The three nations refused to ratify the treaty at a meeting in New York.
It had required agreement by all 193 UN member states.
For more than a decade, activists and some governments have been pushing for international rules to regulate the estimated £40bn global arms trade and try to keep illicit weapons out of the hands of terrorists, insurgent fighters and organised crime.
After two weeks of intensive negotiations, many delegates had been optimistic that consensus - which doesn't require a vote - by all states was within reach.
Both Iran and North Korea are under UN arms embargoes over their nuclear programmes, while Syria is in the third year of a conflict that has escalated to civil war.
Amnesty International said all three countries "have abysmal human rights records - having even used arms against their own citizens".
But the British Foreign Secretary said he was determined to find a resolution.
Mr Hague said: "I am deeply disappointed that the negotiations on an Arms Trade Treaty closed today without consensus.
"After seven years of intensive work, the international community had never had a better chance to agree a global, legally binding treaty that would make the world a safer place.
"The UK has played a leading role and spared no effort to secure a treaty which would be both strong and globally applied, based on consensus.
"We have come very close. It is disappointing that three countries blocked the historic agreement that lay within our reach."
The Arms Trade Treaty would be the first international, legally binding treaty setting controls on the transfers of weapons, Mr Hague said, and would ban sales of weapons that would be used for genocide or war crimes.

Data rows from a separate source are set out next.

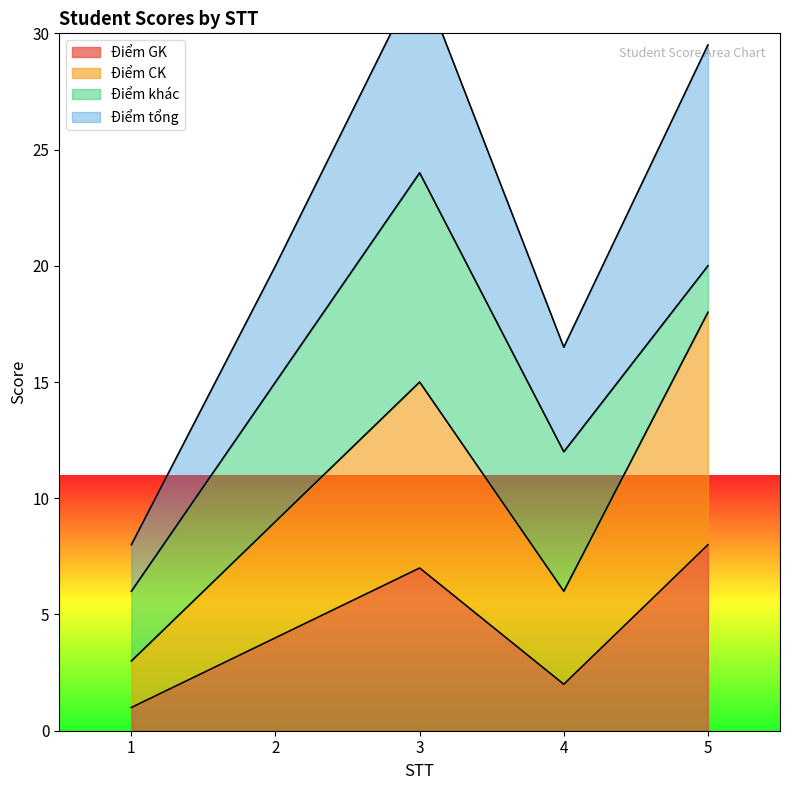

True or false: Điểm CK has more than 1 interior local peaks.

False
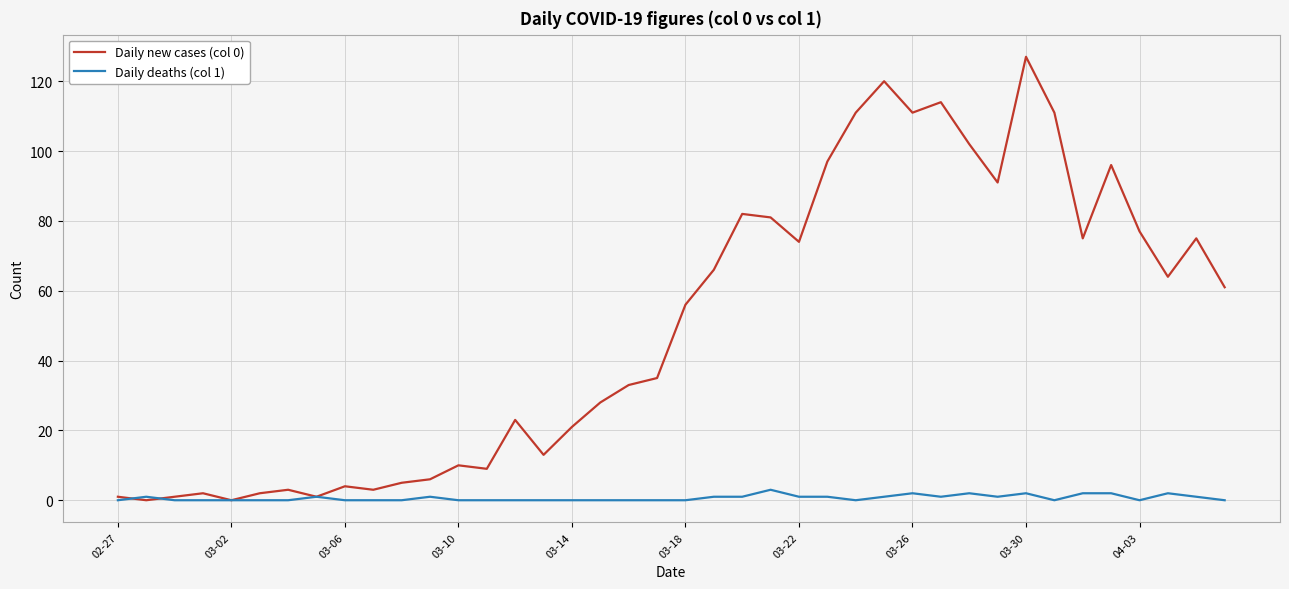

Which series has the widest spread of values?

Daily new cases (col 0)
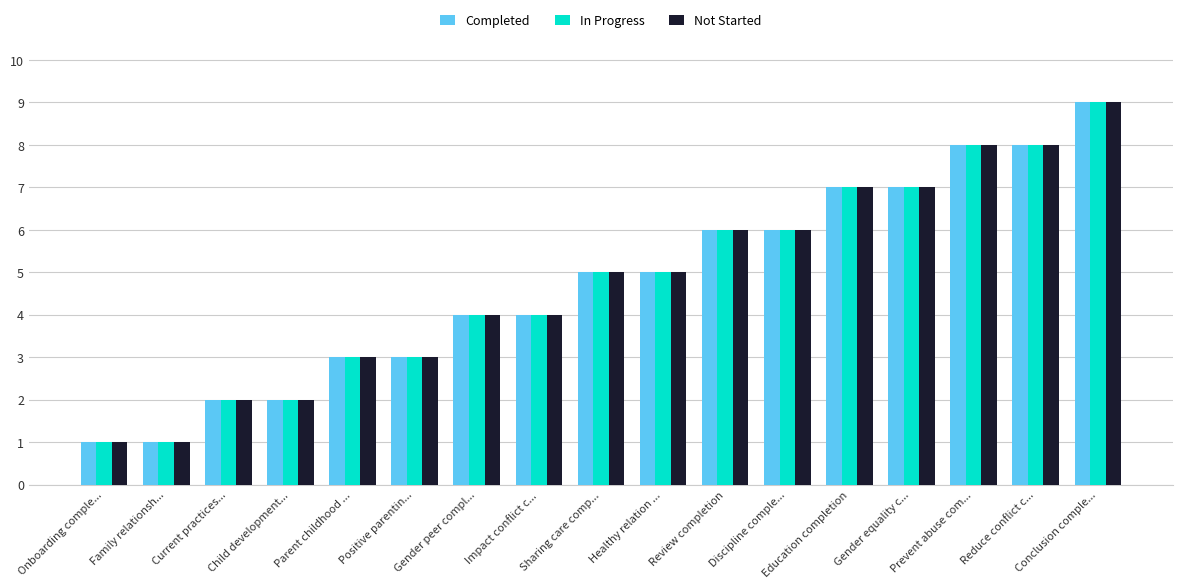

Read the Not Started value at Education completion.

7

Arms brokering would also be regulated, protecting legitimate trade.
He added: "This treaty is too important for us to let it end here. The overwhelming majority of the international community want this Treaty and we are determined to take it forward."
Other countries also refused to let the treaty die.
Mexico proposed that the UN conference go ahead and adopt the treaty without the support of the three dissenting countries, saying there was no definition of "consensus". Several countries supported the idea, but the Russian delegation objected.
Jo Adamson, the British ambassador to the UN Conference on Disarmament, struck a hopeful note. "This is not failure," she said. "Today is success deferred, and deferred by not very long."